Trump consiguió empujar al Partido Demócrata incluso más a la izquierda que en tiempos de Obama. Esto le conviene: le gustaría convertir a las cuatro congresistas en rostro de sus enemigos políticos.
A Biden, que se enorgullece de asociarse con los años de Obama, sus rivales más jóvenes lo critican por no estar a tono con estos tiempos de mayor sensibilidad racial. La segunda noche de los debates demócratas de la semana pasada estuvo signada por un espíritu de antagonismo hacia el gobierno de Obama, que a Biden le pareció “extraño”.

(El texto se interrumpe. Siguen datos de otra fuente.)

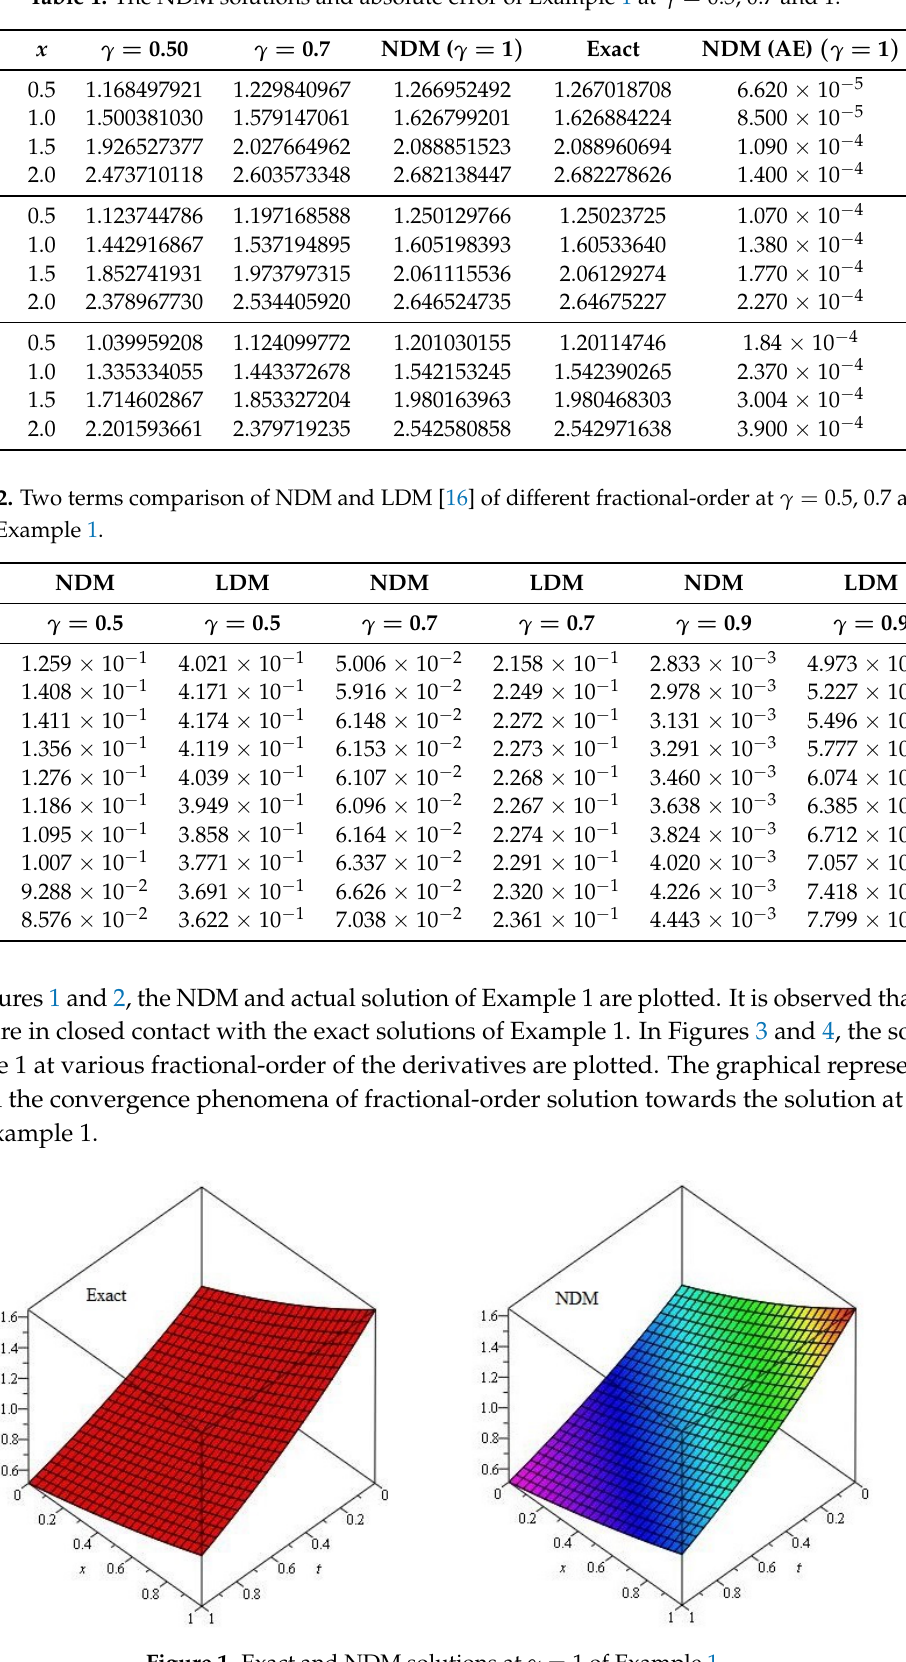
Table 1. The NDM solutions and absolute error of Example 1 at γ = 0.5, 0.7 and 1.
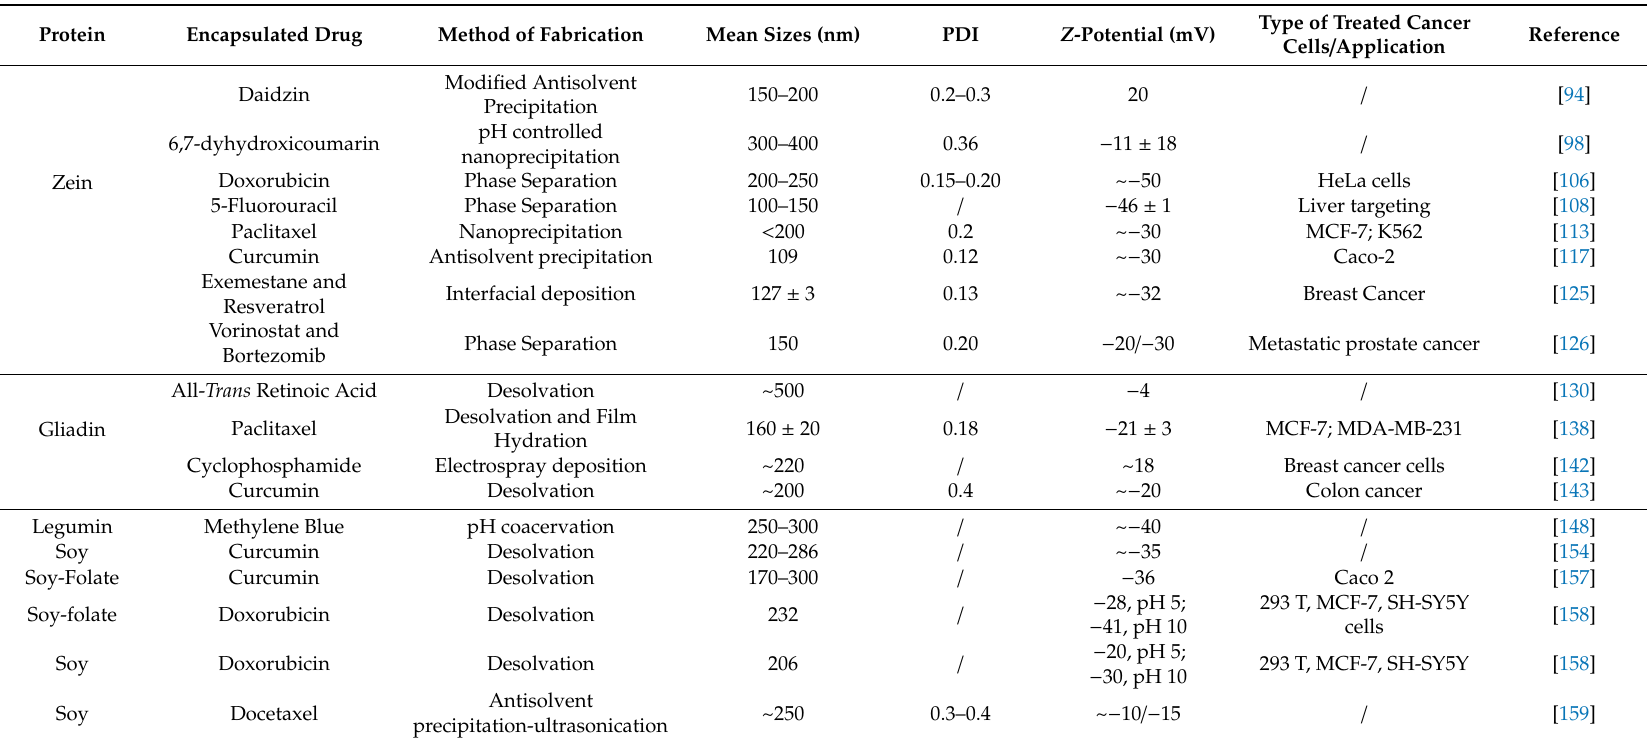
Table 1. Composition, physico-chemical characteristics and antitumor application of vegetal protein-based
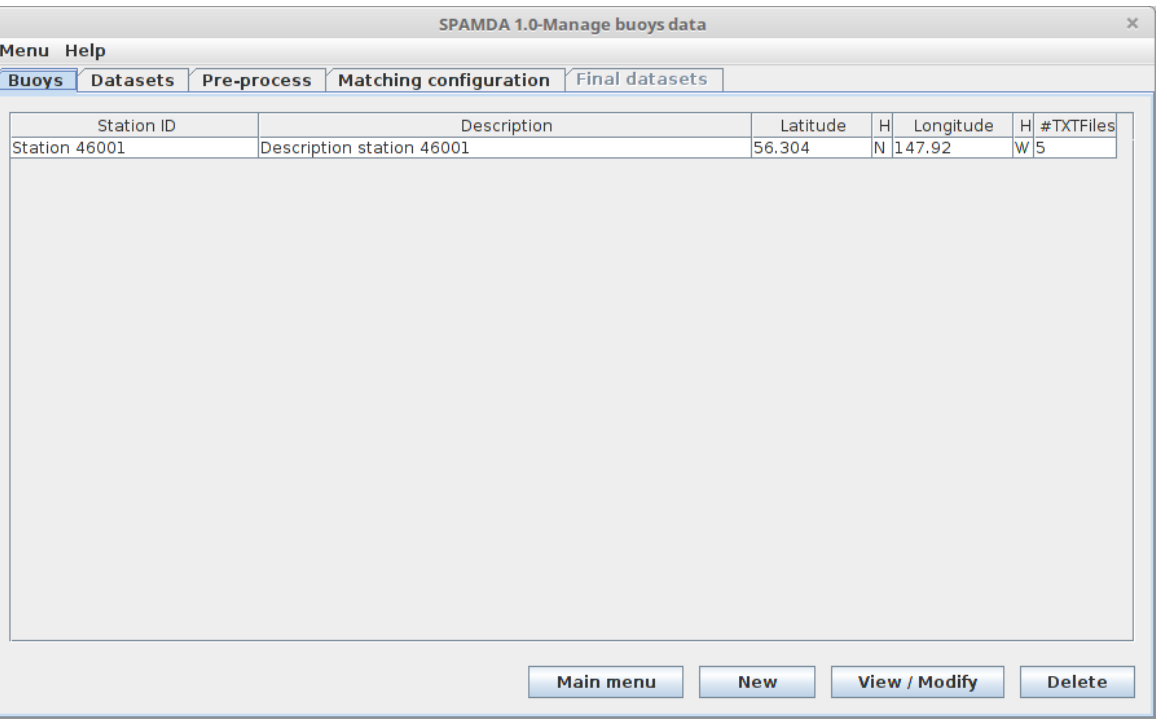
Figure 14. Buoys tab: buoy ID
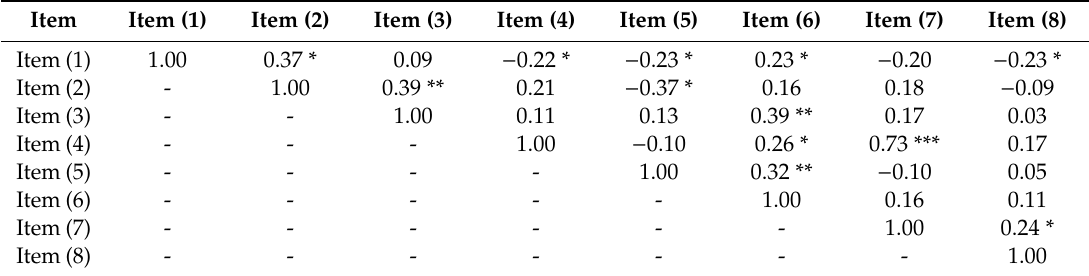
Table 3. Correlation matrix of service resources required.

Algo de razón tiene. Obama tuvo éxito precisamente porque minimizó la cuestión racial en su política. No es que la ignoró: fue tema de algunos de sus mejores discursos. Pero tuvo el cuidado de no convertir la raza en una cuestión central. No tenía necesidad de hacerlo: el hecho de haber sido elegido hablaba por él. Y sigue siendo más popular que cualquier otro político vivo.
Biden, por desgracia, no es Obama. Pero que tenga más apoyo entre los votantes negros que cualquiera de sus competidores (incluso negros) debería decirnos algo. Si los demócratas quieren derrotar a Trump, lo peor que pueden hacer es atacar a su imperfecto pero infinitamente mejor predecesor.